# best shoreline fishing spots in hocking hills?



## marecheer (May 31, 2012)

We are going down to hocking hills for a few days next week & would like to do some fishing. Had a little luck at Lake Ramona last year & nothing really at Logan or Rose Lake. Thinking of maybe trying Lake Hope this time around. Looking for any good spots for shoreline fishing, primarily for bass...but happy to catch anything lol.


----------



## OU-Pilot (Oct 14, 2011)

try and find a spot on the hocking river. best fishery in the hills bar none. pm if you need details


----------



## marecheer (May 31, 2012)

Thanks--will do


----------



## BigTripp (Oct 1, 2010)

OU-Pilot said:


> try and find a spot on the hocking river. best fishery in the hills bar none. pm if you need details


Went hiking down there yesterday morning.
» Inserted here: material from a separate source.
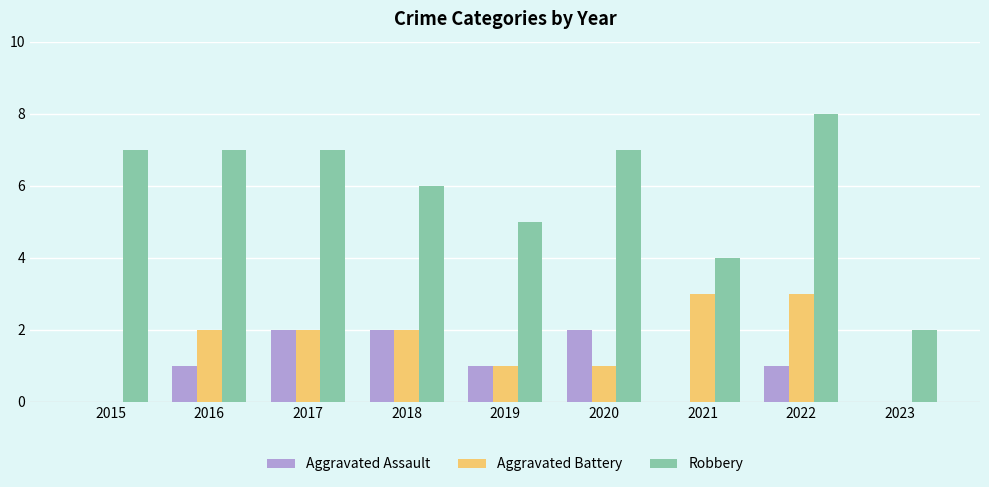

Which series has the largest total across all categories?

Robbery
There's a town nearby named Logan that has several marked public access points for the Hocking you could check out, I believe one was on River Street off of 664.


----------



## marecheer (May 31, 2012)

BigTripp said:


> Went hiking down there yesterday morning. There's a town nearby named Logan that has several marked public access points for the Hocking you could check out, I believe one was on River Street off of 664.


Great--thank you. Relatively familiar with Logan & I'm sure we will be stopping through there so will have to check it out.


----------



## marecheer (May 31, 2012)

OU Pilot it won't let me PM since I don't have enough posts yet...if you have a chance sometime would you be so kind if you know any decent spots to message me? We will be there for a few days so open to trying out as many places we can while we're there.


----------



## BigTripp (Oct 1, 2010)

marecheer said:


> Great--thank you. Relatively familiar with Logan & I'm sure we will be stopping through there so will have to check it out.
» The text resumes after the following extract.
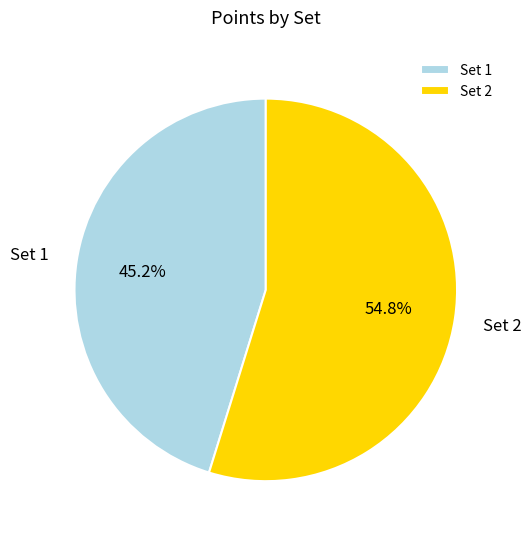

Does Set 1 account for over 50% of the chart?

No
Like I said, I've never fished it but drove by that spot yesterday. Good luck!


----------



## Drahthaar_dude (Aug 28, 2007)

Do one of the float trips from a canoe livery.


----------



## OU-Pilot (Oct 14, 2011)

marecheer, pm sent to you


----------



## marecheer (May 31, 2012)

Thanks OU Pilot, we were thinking of doing a float trip possibly. Hopefully we turn up with something!


----------



## marecheer (May 31, 2012)

Caught a mixed bag of 10--bluegills, sunfish, and some other little guys that I'm not sure what they are @ Logan. Tried a couple spots on Hocking briefly off of 93. Small fish but was glad to catch anything there after getting nothing last year  lol


----------